# [gelöst] Warum werden Anwendungen gegen Bibliotheken

## Klaus Meier

Also jetzt noch mal der ganze Satz: Warum werden Anwendungen gegen Bibliotheken gelinkt, die sie nicht brauchen?

Heute morgen, das Flag opencore-amr wurde entfernt. mplayer wurde ohne dieses Flag übersetzt. Ein emerge --depclean hat daraufhin ja auch was gelöscht. Und ein revdep-rebuild brachte, dass ich mplayer noch mal übersetzen soll, weil eine Bibliothek fehlt. Und das ist eigentlich jedes Mal der Fall.
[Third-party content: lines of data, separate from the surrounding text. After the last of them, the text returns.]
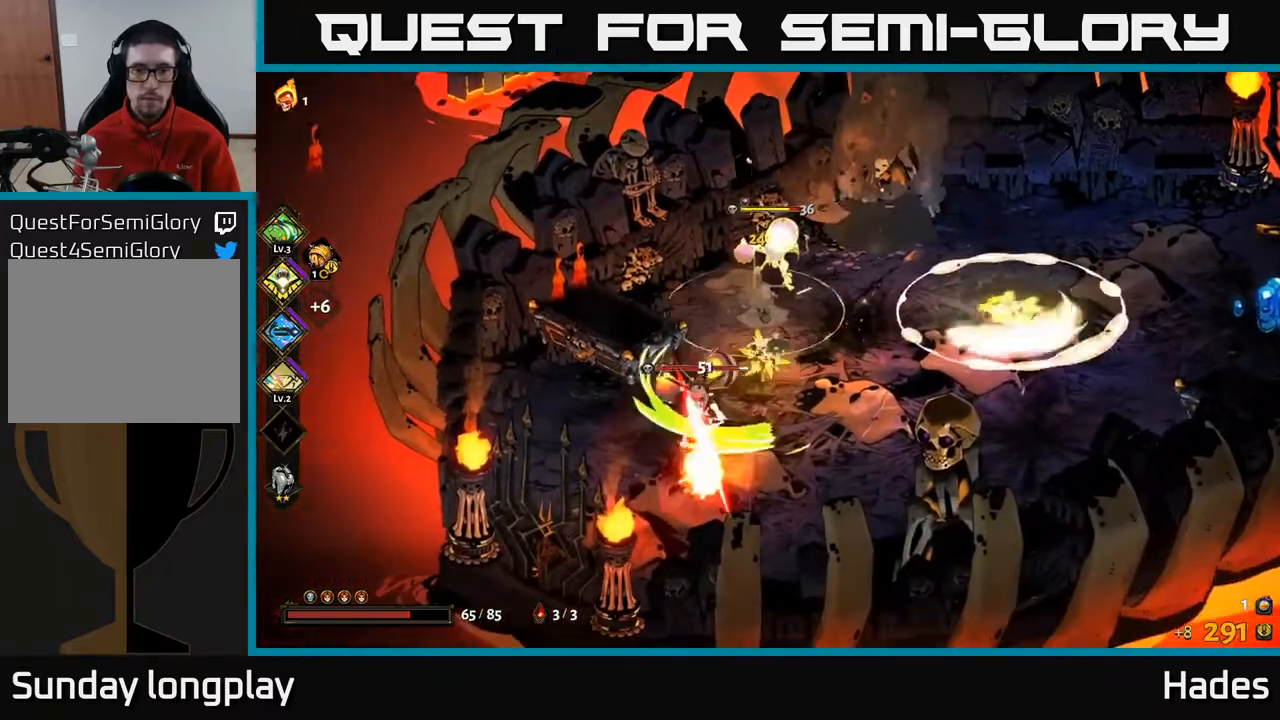
{"buttons": ["A", "X"], "left_stick": "down-right", "events": [[50, "X", "up"], [67, "A", "up"], [117, "left_stick", "down-left"], [150, "A", "down"], [150, "X", "down"], [200, "X", "up"], [233, "A", "up"], [283, "A", "down"], [300, "X", "down"], [317, "left_stick", "down-right"], [400, "X", "up"], [417, "A", "up"], [467, "A", "down"], [483, "X", "down"]]}
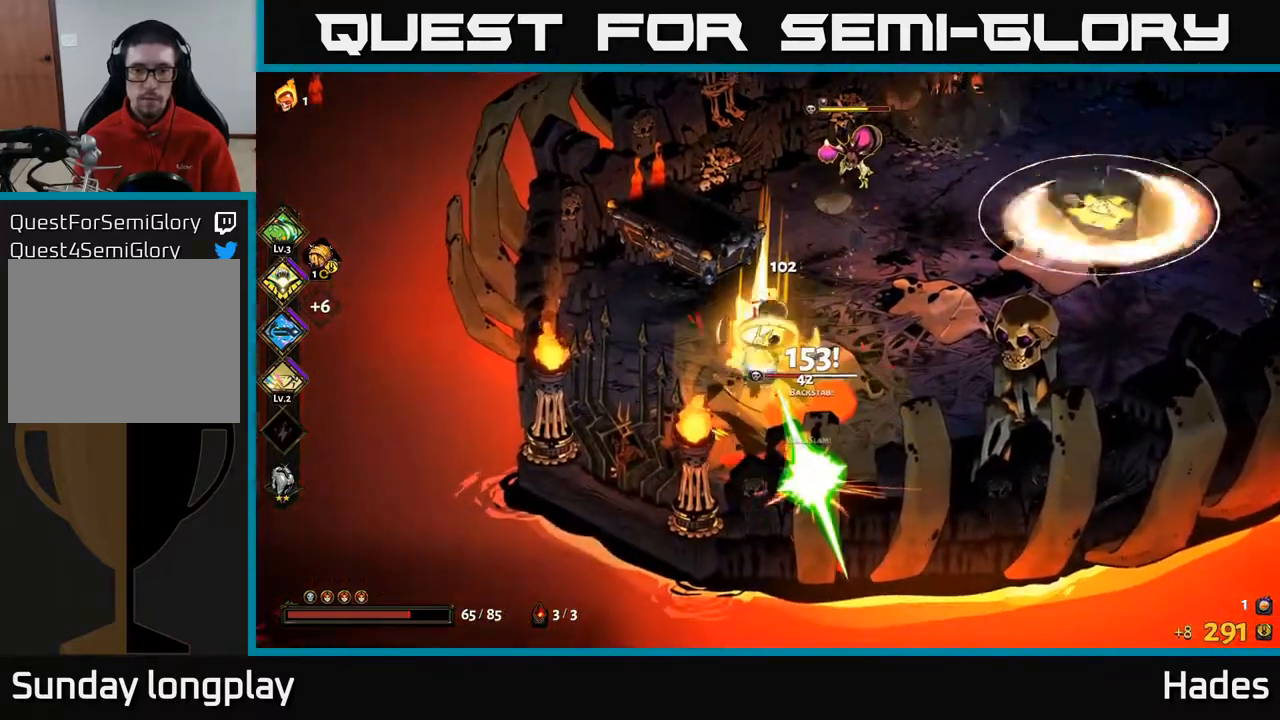
{"buttons": [], "left_stick": "up-right", "events": [[83, "A", "up"], [83, "X", "up"], [167, "left_stick", "up-right"], [233, "B", "down"], [350, "B", "up"]]}
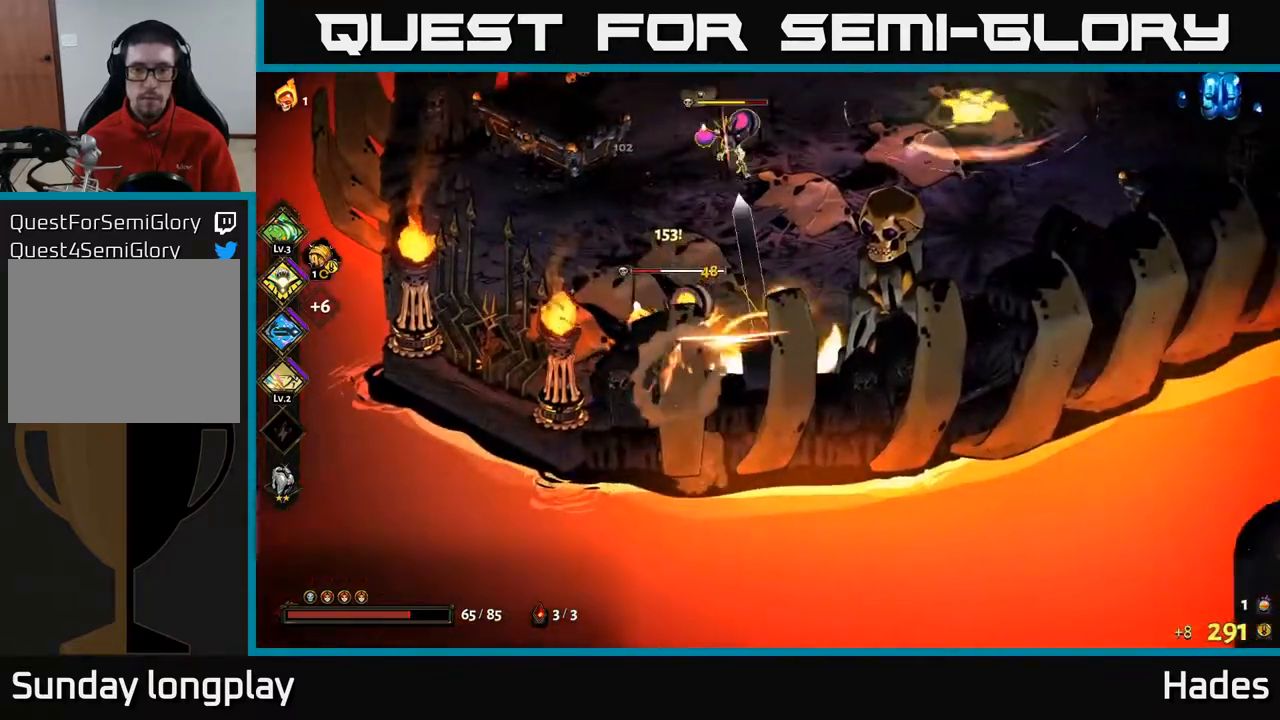
{"buttons": ["A", "X"], "left_stick": "up-right", "events": [[33, "left_stick", "up"], [250, "A", "down"], [250, "left_stick", "up-right"], [300, "X", "down"], [400, "X", "up"], [417, "A", "up"], [450, "A", "down"], [500, "X", "down"]]}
Also, alles zwei mal. Nur warum wird mplayer beim ersten Mal gegen eine Bibliothek gelinkt, die es gemäß der Flags gar nicht nutzen soll?Last edited by Klaus Meier on Mon Apr 26, 2010 7:38 am; edited 1 time in total

----------

## mv

Zunächst mal wurde USE=opencore-amr nicht entfernt, sondern nur umbenannt in USE=amr. Es geht aus Deinem Posting nicht hervor, ob amr jetzt bei Dir gesetzt ist.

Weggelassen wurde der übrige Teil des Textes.